A herança de 2014
Há heranças boas e más do ano que se foi. Algumas delas têm origem no exterior, outras aqui mesmo. Algumas criaram opções e outras, empecilhos. Em seu conjunto, todas influenciarão de forma significativa o ano de 2015
Não há como ignorar o profundo significado do reatamento de relações diplomáticas entre os Estados Unidos e Cuba, em si, para os países envolvidos, bem como para o relacionamento do Brasil com os Estados Unidos.
Como ato político, reflete o óbvio: meio século de relações rompidas e de bloqueio econômico serviram apenas para justificar o longo e sofrido regime castrista perante o povo cubano. Trata-se de uma longa e infame tradição latino-americana: sempre que as coisas dão errado, o culpado reside no exterior. Vale para Cuba como vale para cá.
A reaproximação com Cuba se reflete também em um genuíno desejo do Executivo americano de aprofundar as relações com o Brasil. Prova disso é a estada no país do vice-presidente dos Estados Unidos entre nós para participar da posse da presidente Dilma Rousseff. Também sinaliza um clima melhor entre os dois países a guinada na direção da política econômica brasileira. Ela mostra que poderemos privilegiar no futuro uma séria intenção de valorizar o aumento da produtividade em detrimento do protecionismo. Bom para o Brasil e, de quebra, para os Estados Unidos.
"Há uma batalha a ser vencida no campo das expectativas"
O momento não poderia ser melhor para um maior estreitamento de nossas relações bilaterais. A economia americana dá mostras claras que superou a crise de 2008 e retoma a trilha do crescimento. Precisamos de parceiros descomplicados e em crescimento, para onde possamos direcionar nossas exportações de produtos de maior valor agregado.

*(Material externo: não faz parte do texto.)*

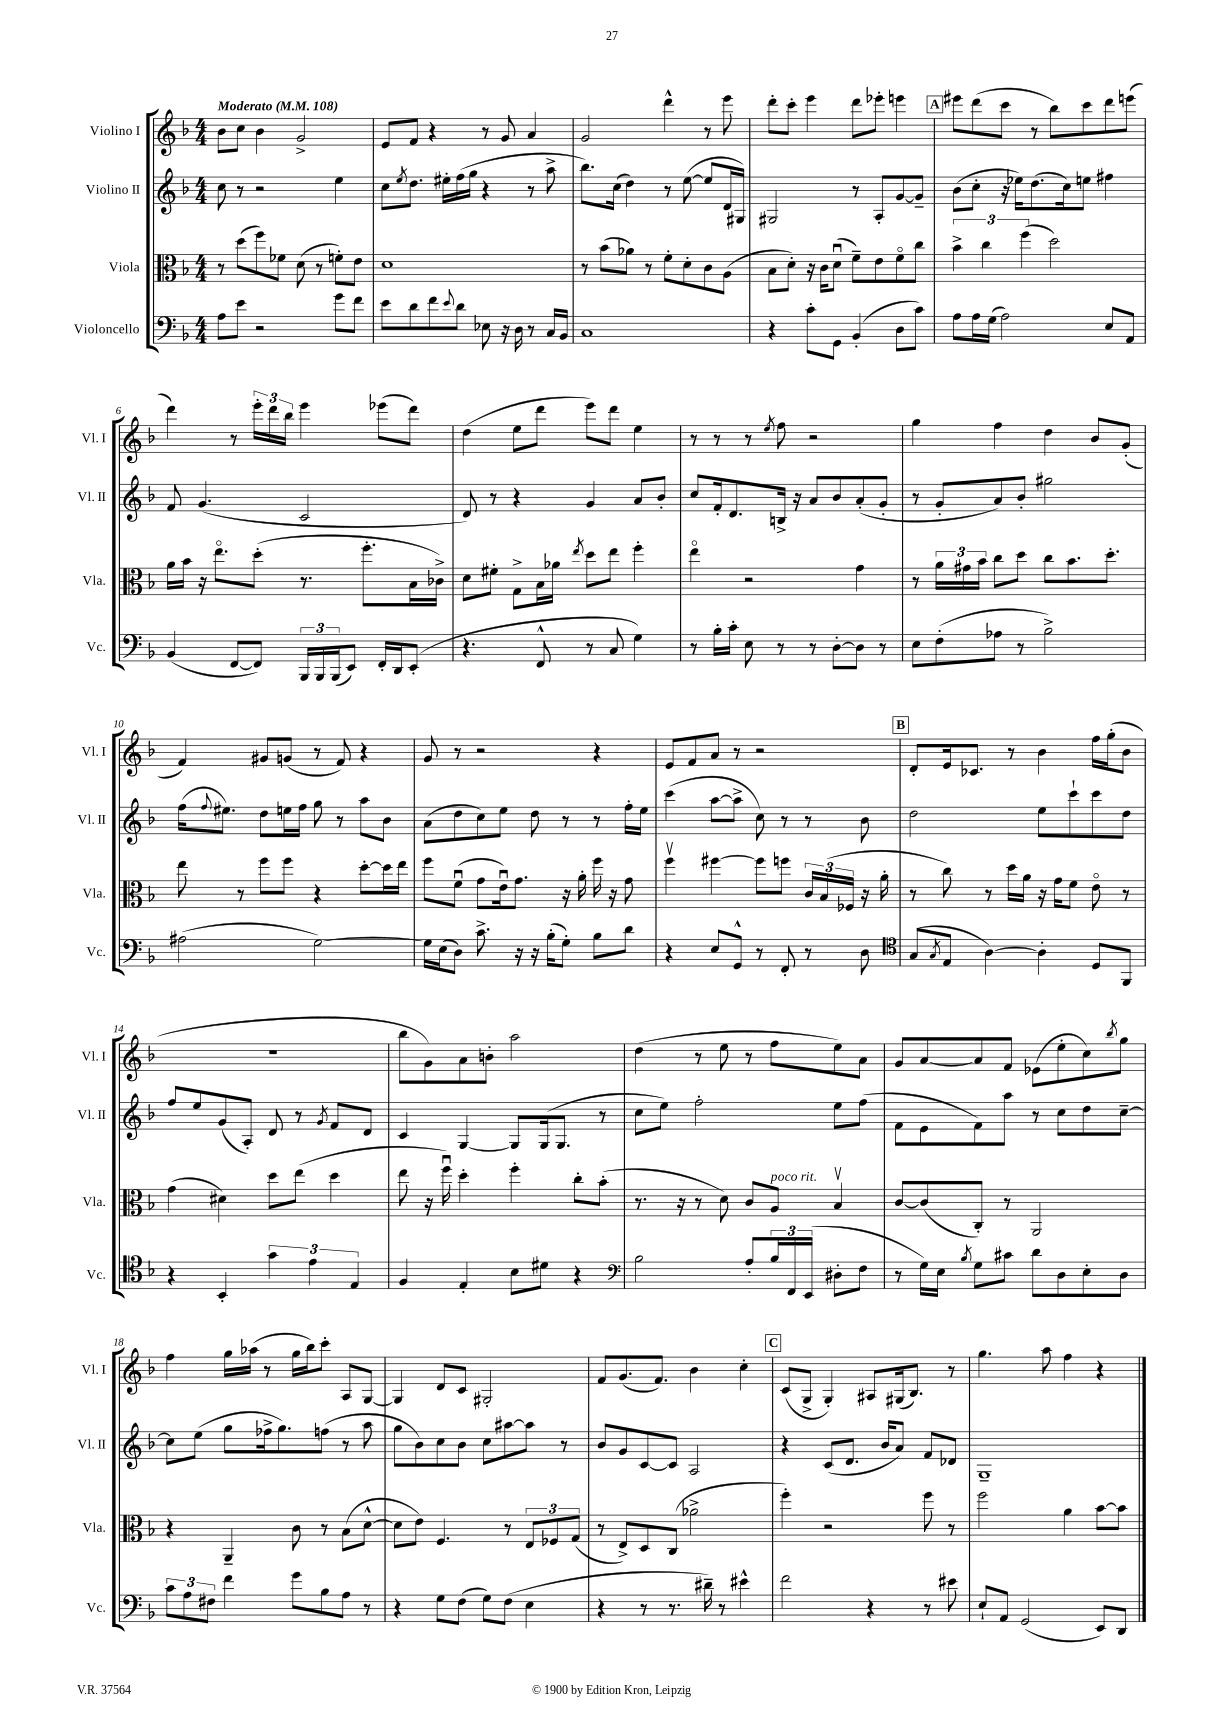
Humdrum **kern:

Nem tudo são flores, contudo. Há uma enorme herança de desequilíbrios que a senhora presidente deixa para si mesma. Os fatos são por demais conhecidos para merecer elaboração aqui, mas é preciso ter em mente que esses desequilíbrios podem nos levar a perder o grau de investimento tão duramente conquistado -- com todas as suas consequências nocivas para o financiamento de nosso balanço de pagamentos.
Mais do que isso, há uma batalha no campo das expectativas a ser vencida para que o segundo mandato da presidente chegue a bom termo. As expectativas, refletidas no boletim Focus do Banco Central são, no mínimo, ruins. O mercado projeta para 2015 um crescimento pífio de 0,55%. Projeta também que a inflação permanecerá acima do limite superior de 6,5% da meta de inflação; que a produção industrial continuará praticamente estagnada, crescendo apenas 1,2%; e que os juros básicos chegarão a 12,5%.
Essas expectativas, ao refletirem o sentimento do mercado, mostram que a margem se manobra da política econômica é pequena. A senhora presidente não poderá errar. Caberá a ela dar todo o apoio ao trio que comanda a economia, quaisquer que sejam as pressões contra o ajuste econômico, venham de onde vierem.
Haverá momentos difíceis, em que os custos presentes em termos de emprego e de redução da atividade econômica se anteciparão ao momento de colheita dos resultados positivos do ajuste. Ela não poderá contar com o apoio irrestrito da oposição, que pagará na mesma moeda o que fez o PT quando estava na oposição. Ou de seu próprio partido.
Gostaria de encerrar com uma nota de otimismo, já que por todo lado as expectativas para 2015 são as piores possíveis. No ano que passou comemoramos os cem anos da espontânea trégua de Natal ocorrida ao longo das trincheiras em toda a frente de batalha da Primeira Guerra Mundial.
Os soldados depuseram suas armas no dia de Natal e comemoraram juntos o dia santificado comum. Tudo começou com cantos dos dois lados dos campos de batalha. Soldados alemães ornamentaram as trincheiras com árvores de Natal. Logo, soldados ingleses atravessaram a terra de ninguém entre as trincheiras e trocaram apertos de mão com seus inimigos alemães, desejando-se mutuamente votos de feliz Natal. E juntos, enterraram seus mortos. Todos manifestaram o desejo comum de retornar a seus lares e por fim à estúpida carnificina de que participavam.
Oficiais dos dois lados logo puseram fim à confraternização e a estupidez foi retomada. Não importa; importa, sim, o fato de que há na natureza humana o sentimento de pertencimento a uma humanidade comum, compatível com diferenças de toda natureza, e que vale celebrar.
Ao leitor partilho esse evento para transmitir meus melhores votos de um feliz 2015. Será um ano difícil; mas cabe a cada um de nós persistir em ter sonhos de um país justo e próspero, a despeito de tudo em contrário que nosso governo nos brindou no ano que passou.